▸ **TASKS TO CARRY OUT**
1. Shorten the paragraph of the article on association loans that begins "For example, the declaration might grant" into a brief list that keeps its main facts.
2. Proceed with the article on association loans from the point where it stops.

▸ **EXTRACT**
I can’t tell you how many times I’ve attended an annual meeting or board meeting where the subject was money. More specifically, the association is in a bind and needs money now. And, while the board could consider a number of options such as annual assessment increases, special assessments, or funding the project with reserves, obtaining a loan is one of the more common ways to deal with a financial crisis today. This, like any other option, must be exercised in a manner consistent with the governing documents and law. Furthermore, associations must be careful to avoid hidden pitfalls with the loan process that oftentimes are not noticed until it’s too late. This article discusses the things you need to know when considering a loan.
Do you have authority to borrow?
First and foremost, the association has to have authority to borrow money. The Colorado Revised Nonprofit Corporation Act (“Nonprofit Code”), which applies to all common interest communities, provides general authority to incur liabilities and borrow money. Additionally, the Colorado Common Interest Ownership Act (CCIOA) provides, in its legislative declaration, that the continuation of the economic prosperity of Colorado is dependent upon the strengthening of associations financially through the facilitation of borrowing, among other things.
Regardless of the empowering language in both the Nonprofit Code and CCIOA with respect to borrowing money, boards of directors still have to review their specific governing documents when considering a loan, as they may impose requirements or limitations on an association’s right to borrow.
For example, the declaration might grant an association the right to borrow, but only upon homeowner and/or mortgagee approval. Or, the declaration might state that loans are permitted, but only for certain types of projects (i.e. repair or replacement vs. capital additions to the community). Boards must review the governing documents in anticipation of obtaining a loan, rather than during the loan process itself, or you may find yourself scrambling at the last minute to try to meet those requirements. And, be sure to review not only your declaration, but your articles of incorporation and bylaws as well.
What about collateral?

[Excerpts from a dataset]

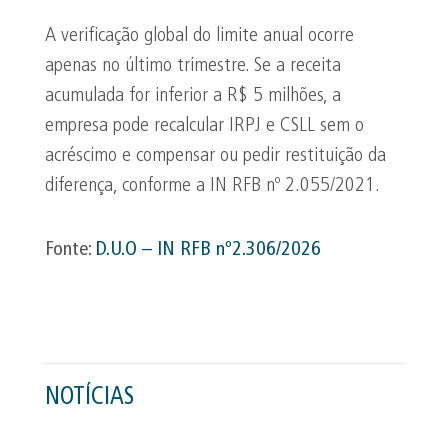
A verificação global do limite anual ocorre
apenas no último trimestre. Se a receita
acumulada for inferior a R$ 5 milhões, a
empresa pode recalcular IRPJ e CSLL sem o
acréscimo e compensar ou pedir restituição da
diferença, conforme a IN RFB nº 2.055/2021.
Fonte:
D.U.O – IN RFB nº2.306/2026
NOTÍCIAS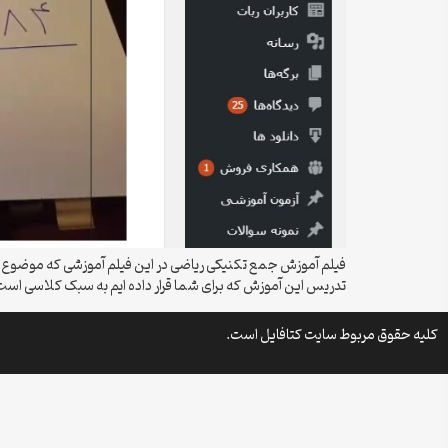
فیلم آموزش جمع تکنیکی ریاضی در این فیلم آموزشی که موضوع آن
تدریس این آموزش که برای شما قرار داده ایم به سبک کلاسی اس
کلیه حقوق مربوط سایت کتافایل است.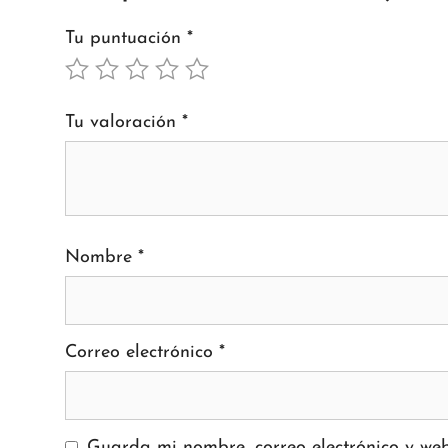
Tu puntuación
*
Tu valoración
*
Nombre
*
Correo electrónico
*
Guarda mi nombre, correo electrónico y we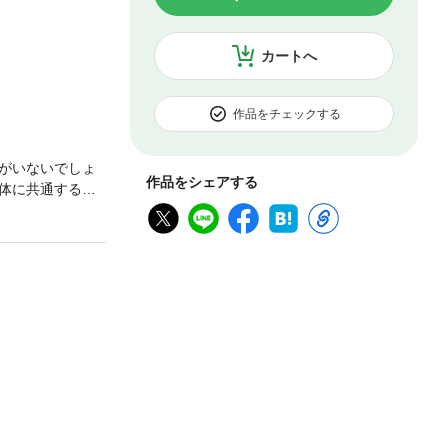
カートへ
作品をチェックする
がいないでしょ
作品をシェアする
体に共通する問
めて支援してい
のための「仕事
「出口」の可能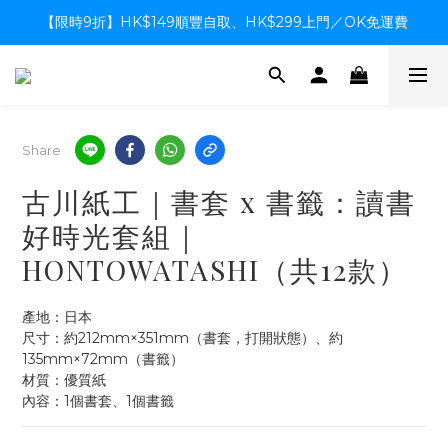
【限時9折】HK$149順豐自取、HK$299上門／OK免運費
【限時9折】HK$149順豐自取、HK$299上門／OK免運費
支付系統升級中，暫停信用卡支付至8月中，造成不便感謝諒解
【限時9折】HK$149順豐自取、HK$299上門／OK免運費
Share
古川紙工｜書套 x 書籤：讀書
好時光套組｜
HONTOWATASHI（共12款）
產地：日本
尺寸：約212mm×351mm（書套，打開狀態）、約
135mm×72mm（書籤）
材質：優質紙
內容：1個書套、1個書籤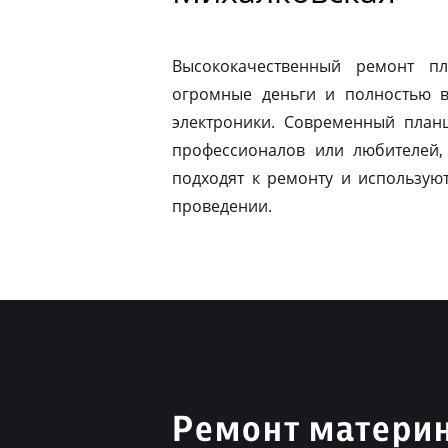
Высококачественный ремонт п
огромные деньги и полностью в
электроники. Современный план
профессионалов или любителей,
подходят к ремонту и использую
проведении.
Ремонт материн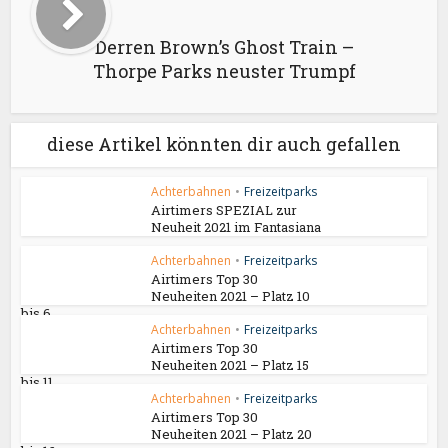
Derren Brown’s Ghost Train –
Thorpe Parks neuster Trumpf
diese Artikel könnten dir auch gefallen
Achterbahnen
•
Freizeitparks
Airtimers SPEZIAL zur
Neuheit 2021 im Fantasiana
Achterbahnen
•
Freizeitparks
Airtimers Top 30
Neuheiten 2021 – Platz 10
bis 6
Achterbahnen
•
Freizeitparks
Airtimers Top 30
Neuheiten 2021 – Platz 15
bis 11
Achterbahnen
•
Freizeitparks
Airtimers Top 30
Neuheiten 2021 – Platz 20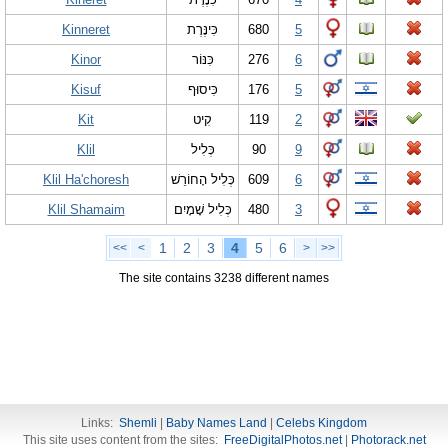
Kinneret
כִּינֶּרֶת
680
5
Kinor
כִּנּוֹר
276
6
Kisuf
כִּיסוּף
176
5
Kit
קִיט
119
2
Klil
כְּלִיל
90
9
Klil Ha'choresh
כְּלִיל הָחוֹרֵשׁ
609
6
Klil Shamaim
כְּלִיל שָׁמָיִם
480
3
1
2
3
4
5
6
<<
<
>
>>
The site contains 3238 different names
Links:
Shemli
|
Baby Names Land
|
Celebs Kingdom
This site uses content from the sites:
FreeDigitalPhotos.net
|
Photorack.net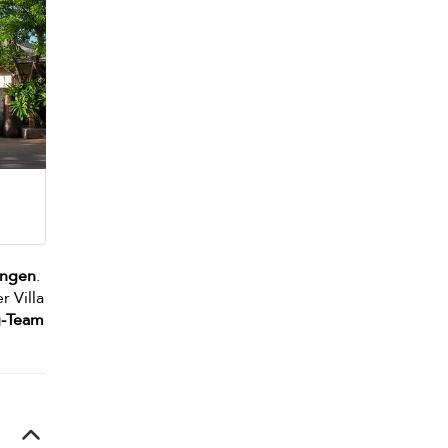
ungen
.
r Villa
g-Team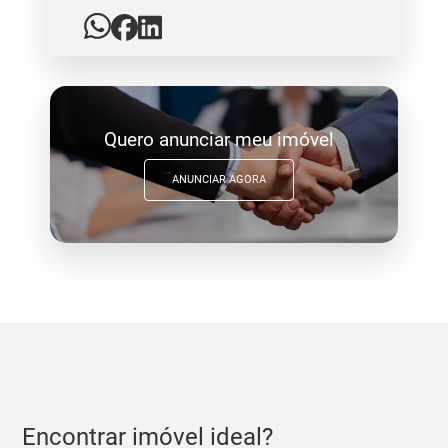
Quero anunciar meu imóvel
ANUNCIAR AGORA
Encontrar imóvel ideal?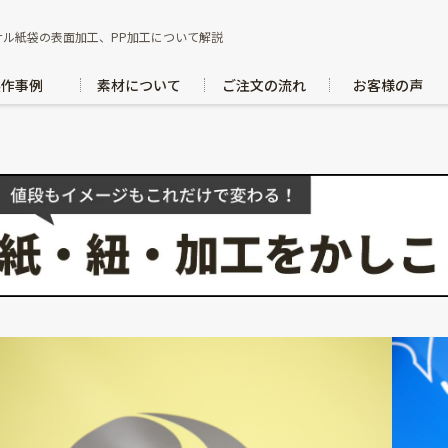
ナル紙袋の表面加工、PP加工について解説
製作事例
素材について
ご注文の流れ
お客様の声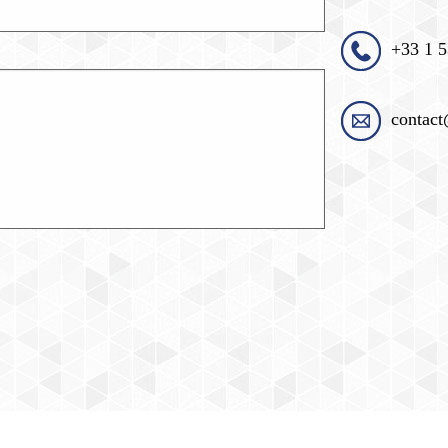
+33 1 5
contact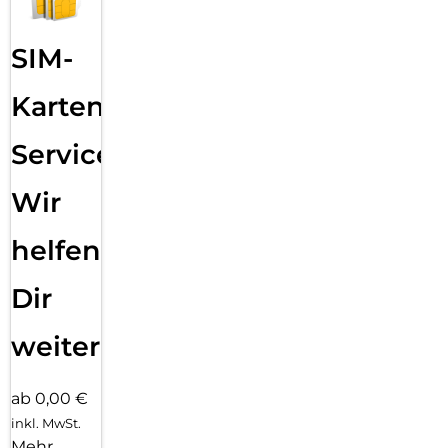
SIM-
Karten
Service:
Wir
helfen
Dir
weiter
ab 0,00 €
inkl. MwSt.
Mehr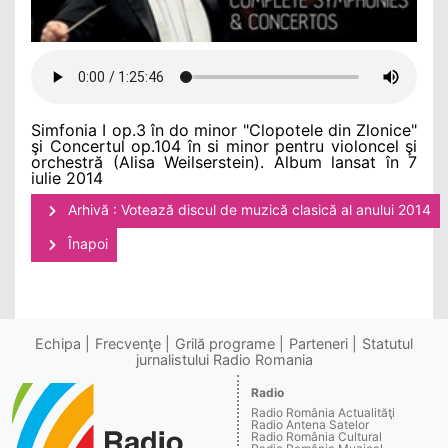
Simfonia I op.3 în do minor "Clopotele din Zlonice"
şi Concertul op.104 în si minor pentru violoncel şi
orchestră (Alisa Weilserstein). Album lansat în 7
iulie 2014
Arhivă : Votează discul de muzică clasică al anului 2014
Înapoi
Echipa
Frecvenţe
Grilă programe
Parteneri
Statutul
jurnalistului Radio Romania
Radio
Radio România Actualităţi
Radio Antena Satelor
Radio România Cultural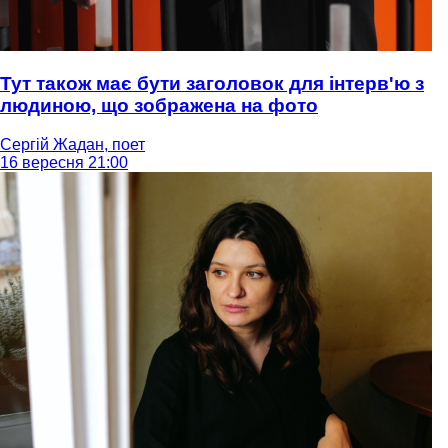
Тут також має бути заголовок для інтерв'ю з
людиною, що зображена на фото
Сергій Жадан, поет
16 вересня 21:00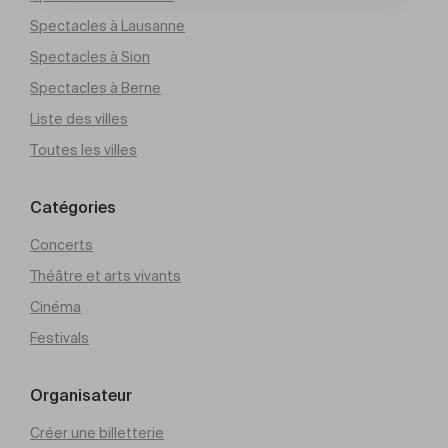
Spectacles à Lausanne
Spectacles à Sion
Spectacles à Berne
Liste des villes
Toutes les villes
Catégories
Concerts
Théâtre et arts vivants
Cinéma
Festivals
Organisateur
Créer une billetterie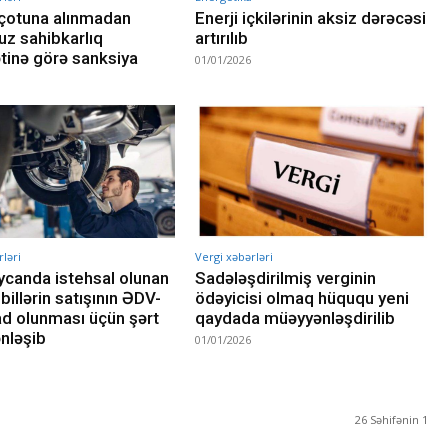
çotuna alınmadan
Enerji içkilərinin aksiz dərəcəsi
z sahibkarlıq
artırılıb
ətinə görə sanksiya
01/01/2026
ləri
Vergi xəbərləri
canda istehsal olunan
Sadələşdirilmiş verginin
illərin satışının ƏDV-
ödəyicisi olmaq hüququ yeni
d olunması üçün şərt
qaydada müəyyənləşdirilib
nləşib
01/01/2026
26 Səhifənin 1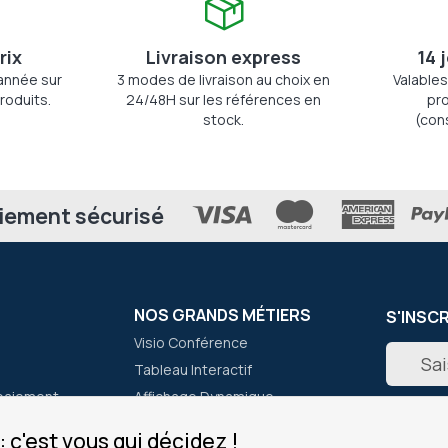
rix
Livraison express
14 
'année sur
3 modes de livraison au choix en
Valables
roduits.
24/48H sur les références en
pro
stock.
(con
iement sécurisé
NOS GRANDS MÉTIERS
S'INSC
Visio Conférence
Inscripti
Tableau Interactif
à
notre
paiement
Affichage Dynamique
newslett
er
Micro Casques
:
 c'est vous qui décidez !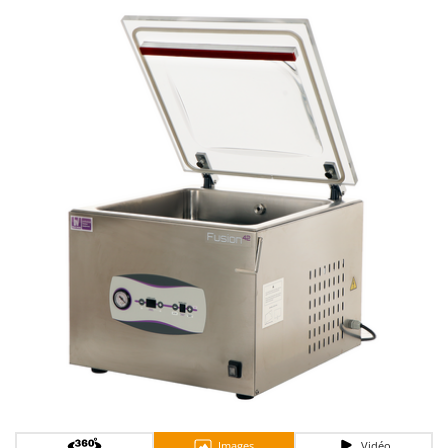
Autolaveuses
Ambrogio Robot
Autres produits
Annovi Reverberi
ANTHBOT
B
Balayeuses
Archman
Bancs de scie pour le bois - Scies à bûches
Arco
Barbecues
Ardes
Bennes pour tracteur
Argo
Brosses pour sols extérieurs
Ariete
Brouettes à moteur
Artus
Broyeurs à axe horizontal pour tracteur
Attila
Broyeurs de branches et végétaux
Ausonia
Butteurs pour tracteur
Awelco
C
B
Chargeurs de batterie - Démarreurs
Baesso
Charrues pour tracteur
Bahco
Images
Vidéo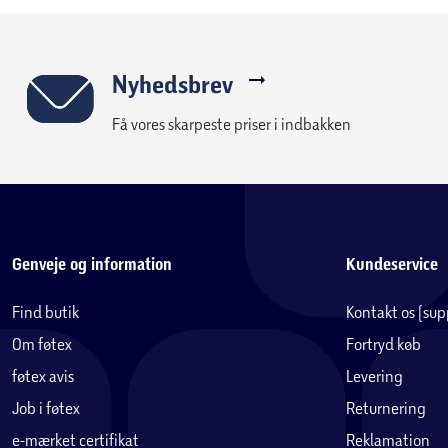
Nyhedsbrev
Få vores skarpeste priser i indbakken
Genveje og information
Kundeservice
Find butik
Kontakt os (su
Om føtex
Fortryd køb
føtex avis
Levering
Job i føtex
Returnering
e-mærket certifikat
Reklamation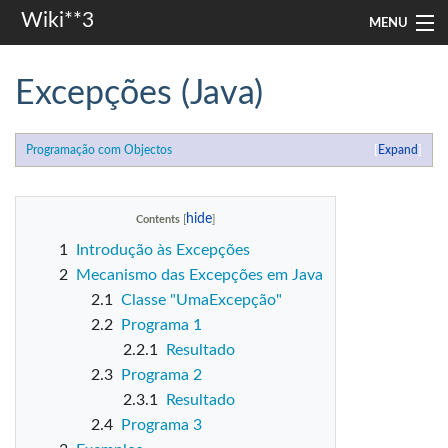
Wiki**3
MENU
apresentação
Excepções (Java)
aulas
Programação com Objectos
Expand
investigação
misc
Contents
1
Introdução às Excepções
Search
2
Mecanismo das Excepções em Java
2.1
Classe "UmaExcepção"
2.2
Programa 1
2.2.1
Resultado
2.3
Programa 2
2.3.1
Resultado
2.4
Programa 3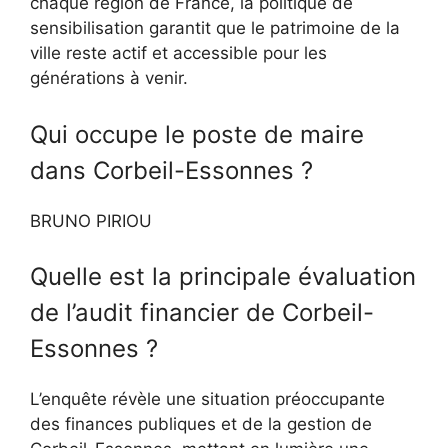
chaque région de France, la politique de
sensibilisation garantit que le patrimoine de la
ville reste actif et accessible pour les
générations à venir.
Qui occupe le poste de maire
dans Corbeil-Essonnes ?
BRUNO PIRIOU
Quelle est la principale évaluation
de l’audit financier de Corbeil-
Essonnes ?
L’enquête révèle une situation préoccupante
des finances publiques et de la gestion de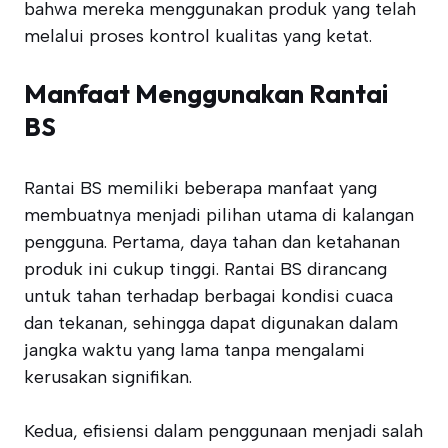
bahwa mereka menggunakan produk yang telah
melalui proses kontrol kualitas yang ketat.
Manfaat Menggunakan Rantai
BS
Rantai BS memiliki beberapa manfaat yang
membuatnya menjadi pilihan utama di kalangan
pengguna. Pertama, daya tahan dan ketahanan
produk ini cukup tinggi. Rantai BS dirancang
untuk tahan terhadap berbagai kondisi cuaca
dan tekanan, sehingga dapat digunakan dalam
jangka waktu yang lama tanpa mengalami
kerusakan signifikan.
Kedua, efisiensi dalam penggunaan menjadi salah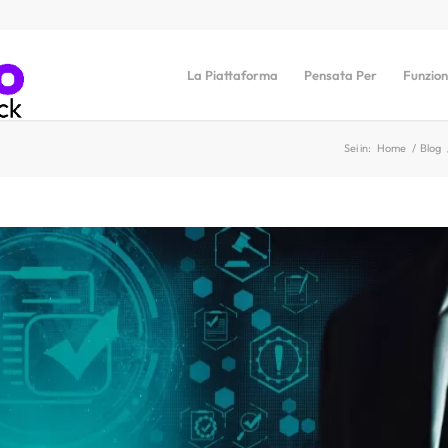
La Piattaforma
Pensata Per
Funzion
Sei in:
Home
/
Blog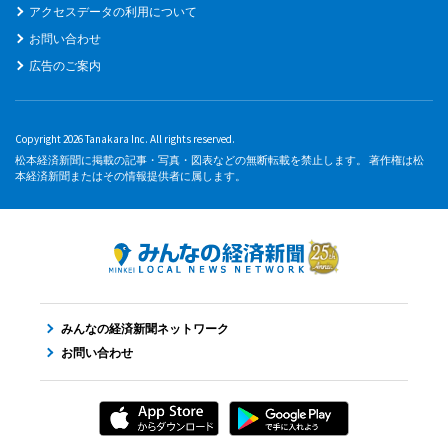
アクセスデータの利用について
お問い合わせ
広告のご案内
Copyright 2026 Tanakara Inc. All rights reserved.
松本経済新聞に掲載の記事・写真・図表などの無断転載を禁止します。 著作権は松
本経済新聞またはその情報提供者に属します。
みんなの経済新聞ネットワーク
お問い合わせ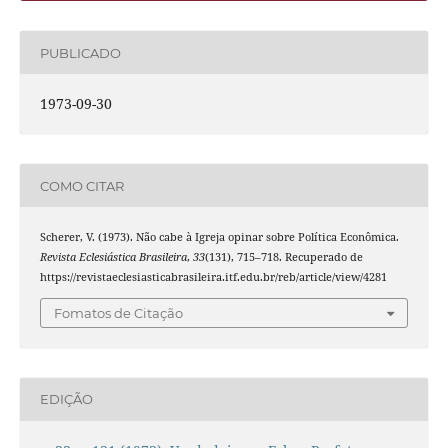
PUBLICADO
1973-09-30
COMO CITAR
Scherer, V. (1973). Não cabe à Igreja opinar sobre Política Econômica.
Revista Eclesiástica Brasileira
,
33
(131), 715–718. Recuperado de
https://revistaeclesiasticabrasileira.itf.edu.br/reb/article/view/4281
Fomatos de Citação
EDIÇÃO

▸ **RESULTS FOR THE EXERCISE**
1.
- A declaration may allow borrowing only with homeowner and/or mortgagee approval.
- It may allow loans only for certain projects, such as repair or replacement rather than capital additions.
- Boards should check the governing documents before the loan process starts, not during it, or they may have to rush to meet the requirements at the last minute.
- Review the articles of incorporation and bylaws as well as the declaration.

2.
In addition to reviewing your governing documents for authority to borrow, the board should also determine what kind of approval, if any, is necessary to secure the loan. For example, your governing documents might require you to obtain homeowner approval in order to mortgage the common elements as security for the loan. Even if your governing documents don’t require this, CCIOA requires associations that were created on or after July 1, 1992 (i.e., post-CCIOAs) to obtain the approval of at least 67% of the total votes in the association.
Most banks, however, do not accept a mortgage on the common elements as security for a loan. Often banks require an association to pledge its assessments (i.e., assign its right to future income) as collateral. The board will need to review its governing documents for this authority.
If your declaration is silent on the power to pledge assessments as collateral, then you still have the right to do so if your association is a pre-CCIOA association (i.e., created prior to July 1, 1992). A pre-CCIOA association may rely on the Nonprofit Code, which grants the association the right to secure its loan obligations by pledge of any of its property or income.
Unfortunately if your association is a post-CCIOA association, CCIOA requires you to have express authority stated in your declaration to assign the right to future income. If this is not stated in your declaration, you will need to amend the declaration to include this right. Amendment of the declaration requires owner approval (anywhere from a majority to 67% owner approval).
Finally, regardless of whether your association is a post-CCIOA or pre-CCIOA association, your governing documents might require homeowner and/or mortgagee approval prior to pledging assessments as collateral for a loan.
How will you pay back the loan?
Once the association gets the loan, how will you pay it back? Again, this is a question that should be considered and answered before entering into the loan itself.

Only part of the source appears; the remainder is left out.